◆ What you will do:
**A.** According to the archive page, which Python version's dictionary implementation does Raymond Hettinger's talk describe?
**B.** Continue the archive page from its final sentence.

◆ Page extract:

Archive for June 23, 2017

Friday, June 23, 2017

Refactoring a Massive View Controller

Andrew Pontious:

Even though I wasn’t trying to finalize the design or the APIs yet, for each new area I pulled out, I found I could refine the previously-extracted areas. Exposed properties that before were accessed seemingly at random, I could now see were only used by one of the specific areas I’d pulled out, and only at specific times. I could start to move properties around between the extracted classes, cut and paste them where they should go. I could move closer to the encapsulation I wanted.

All without breaking anything, because I was taking such tiny, straightforward, safe steps.

That meant, by the time everything was extracted, I was actually much closer to a final design than I had any right to be, given initial conditions.

I have found this to be true as well.

Modern Python Dictionaries

Raymond Hettinger (slides):

Python’s dictionaries are stunningly good. Over the years, many great ideas have combined together to produce the modern implementation in Python 3.6.

This fun talk uses pictures and little bits of pure python code to explain all of the key ideas and how they evolved over time.

Includes newer features such as key-sharing, compaction, and versioning.

◆ Provided records:
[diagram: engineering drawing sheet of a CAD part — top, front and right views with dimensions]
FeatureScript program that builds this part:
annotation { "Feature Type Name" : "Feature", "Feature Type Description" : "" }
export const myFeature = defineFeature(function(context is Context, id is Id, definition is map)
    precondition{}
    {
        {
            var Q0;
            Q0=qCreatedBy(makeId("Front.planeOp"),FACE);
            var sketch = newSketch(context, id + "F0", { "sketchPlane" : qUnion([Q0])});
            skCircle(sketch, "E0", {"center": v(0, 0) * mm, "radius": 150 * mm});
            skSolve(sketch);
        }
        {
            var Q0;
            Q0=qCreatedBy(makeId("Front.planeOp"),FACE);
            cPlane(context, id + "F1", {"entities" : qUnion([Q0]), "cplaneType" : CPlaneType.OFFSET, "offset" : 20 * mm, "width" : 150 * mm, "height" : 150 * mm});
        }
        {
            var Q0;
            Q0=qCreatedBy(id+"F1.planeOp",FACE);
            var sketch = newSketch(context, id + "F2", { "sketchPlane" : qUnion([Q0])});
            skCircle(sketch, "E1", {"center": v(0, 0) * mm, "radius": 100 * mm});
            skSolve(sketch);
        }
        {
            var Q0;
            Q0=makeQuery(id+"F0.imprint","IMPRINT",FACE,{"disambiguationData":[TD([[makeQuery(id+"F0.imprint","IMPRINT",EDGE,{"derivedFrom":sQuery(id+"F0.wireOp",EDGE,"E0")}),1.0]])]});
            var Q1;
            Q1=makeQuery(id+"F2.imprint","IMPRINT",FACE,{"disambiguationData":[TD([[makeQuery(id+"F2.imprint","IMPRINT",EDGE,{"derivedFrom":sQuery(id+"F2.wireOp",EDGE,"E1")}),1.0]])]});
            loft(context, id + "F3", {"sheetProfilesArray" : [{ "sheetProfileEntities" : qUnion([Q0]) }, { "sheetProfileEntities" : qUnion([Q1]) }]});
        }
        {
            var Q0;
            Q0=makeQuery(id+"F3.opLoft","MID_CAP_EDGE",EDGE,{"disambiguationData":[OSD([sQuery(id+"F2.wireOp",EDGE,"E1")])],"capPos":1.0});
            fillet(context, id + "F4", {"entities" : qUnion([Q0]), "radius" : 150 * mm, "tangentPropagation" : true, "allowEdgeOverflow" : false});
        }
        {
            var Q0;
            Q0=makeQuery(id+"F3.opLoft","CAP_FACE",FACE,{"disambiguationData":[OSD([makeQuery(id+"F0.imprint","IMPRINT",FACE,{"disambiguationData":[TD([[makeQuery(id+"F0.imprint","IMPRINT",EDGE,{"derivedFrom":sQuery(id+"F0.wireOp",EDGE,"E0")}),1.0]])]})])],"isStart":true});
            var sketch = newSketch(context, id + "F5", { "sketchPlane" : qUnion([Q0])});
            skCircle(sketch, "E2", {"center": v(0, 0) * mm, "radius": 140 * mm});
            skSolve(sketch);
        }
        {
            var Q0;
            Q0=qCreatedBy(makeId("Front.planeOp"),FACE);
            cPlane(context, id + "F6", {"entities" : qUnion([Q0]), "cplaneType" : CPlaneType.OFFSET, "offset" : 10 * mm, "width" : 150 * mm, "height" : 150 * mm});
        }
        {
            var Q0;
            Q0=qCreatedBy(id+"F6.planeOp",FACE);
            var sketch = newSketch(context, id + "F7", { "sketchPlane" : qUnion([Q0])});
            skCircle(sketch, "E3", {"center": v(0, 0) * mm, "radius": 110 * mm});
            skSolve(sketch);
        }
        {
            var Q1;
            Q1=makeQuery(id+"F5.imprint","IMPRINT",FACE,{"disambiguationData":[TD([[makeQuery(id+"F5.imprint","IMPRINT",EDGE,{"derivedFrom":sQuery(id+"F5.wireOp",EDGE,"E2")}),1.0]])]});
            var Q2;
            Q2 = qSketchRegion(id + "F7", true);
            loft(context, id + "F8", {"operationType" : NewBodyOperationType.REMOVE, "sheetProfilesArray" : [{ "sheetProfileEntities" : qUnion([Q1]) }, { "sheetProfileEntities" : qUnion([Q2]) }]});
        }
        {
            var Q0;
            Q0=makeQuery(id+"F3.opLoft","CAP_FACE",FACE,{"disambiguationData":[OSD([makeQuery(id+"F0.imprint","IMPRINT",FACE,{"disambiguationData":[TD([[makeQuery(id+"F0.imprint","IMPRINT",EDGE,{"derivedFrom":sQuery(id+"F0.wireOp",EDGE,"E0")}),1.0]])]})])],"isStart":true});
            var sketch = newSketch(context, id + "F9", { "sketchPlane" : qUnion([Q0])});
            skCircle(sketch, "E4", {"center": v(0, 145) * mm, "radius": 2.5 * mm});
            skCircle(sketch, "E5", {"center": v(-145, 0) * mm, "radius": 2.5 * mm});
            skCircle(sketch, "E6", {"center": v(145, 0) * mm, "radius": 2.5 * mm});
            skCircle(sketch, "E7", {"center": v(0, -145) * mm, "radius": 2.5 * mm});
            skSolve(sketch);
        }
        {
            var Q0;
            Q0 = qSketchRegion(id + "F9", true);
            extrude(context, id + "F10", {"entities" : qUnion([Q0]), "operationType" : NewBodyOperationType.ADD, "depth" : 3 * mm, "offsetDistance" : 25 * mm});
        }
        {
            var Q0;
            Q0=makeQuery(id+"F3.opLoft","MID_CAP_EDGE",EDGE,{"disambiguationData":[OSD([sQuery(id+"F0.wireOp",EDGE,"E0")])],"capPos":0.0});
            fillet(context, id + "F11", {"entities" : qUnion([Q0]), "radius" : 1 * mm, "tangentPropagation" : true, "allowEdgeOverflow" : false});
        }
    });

◆ Expected outputs:
**A.** Python 3.6.

**B.**
Brandon Rhodes:

Since my “Mighty Dictionary” talk at PyCon 2010, the Python dictionary has evolved dramatically. Come learn about all of the the improvements, up to and including the re-architecture that has just landed with Python 3.6! The talk will discuss iterable views, the dictionary’s dedicated comprehension syntax, random key ordering, the special key-sharing dictionary designed to underlie object collections, and, most famously of all, the new “compact dictionary” that cuts dictionary storage substantially — and carries a fascinating side-effect.

Each new feature that the talk discusses will be motivated by considering the trade-offs inherent in hash table data structure design, and followed up with hints about how you can now use the dictionary even more effectively in your own code!

Via Jake VanderPlas (via Hacker News):

One piece both mention is the addition in Python 3.6 of a private dictionary version to aid CPython optimization efforts […] “every dictionary has a version number, and elsewhere in memory a master version counter.”

PEP 509:

Python is hard to optimize because almost everything is mutable: builtin functions, function code, global variables, local variables, … can be modified at runtime. Implementing optimizations respecting the Python semantics requires to detect when “something changes”: we will call these checks “guards”.

The speedup of optimizations depends on the speed of guard checks. This PEP proposes to add a private version to dictionaries to implement fast guards on namespaces.

Previously: PyPy’s Hash Table Implementation, Python’s Dictionary Implementation.

JavaScriptCore Loves ES6

Saam Barati et al.:

This post describes the development of our first ES6 benchmark, which we call ARES-6. We used ARES–6 to drive significant optimization efforts in JSC, and this post describes three of them: high throughput generators, a new Map/Set implementation, and phantom spread. The post concludes with an analysis of performance data to show how JSC’s performance compares to other ES6 implementations.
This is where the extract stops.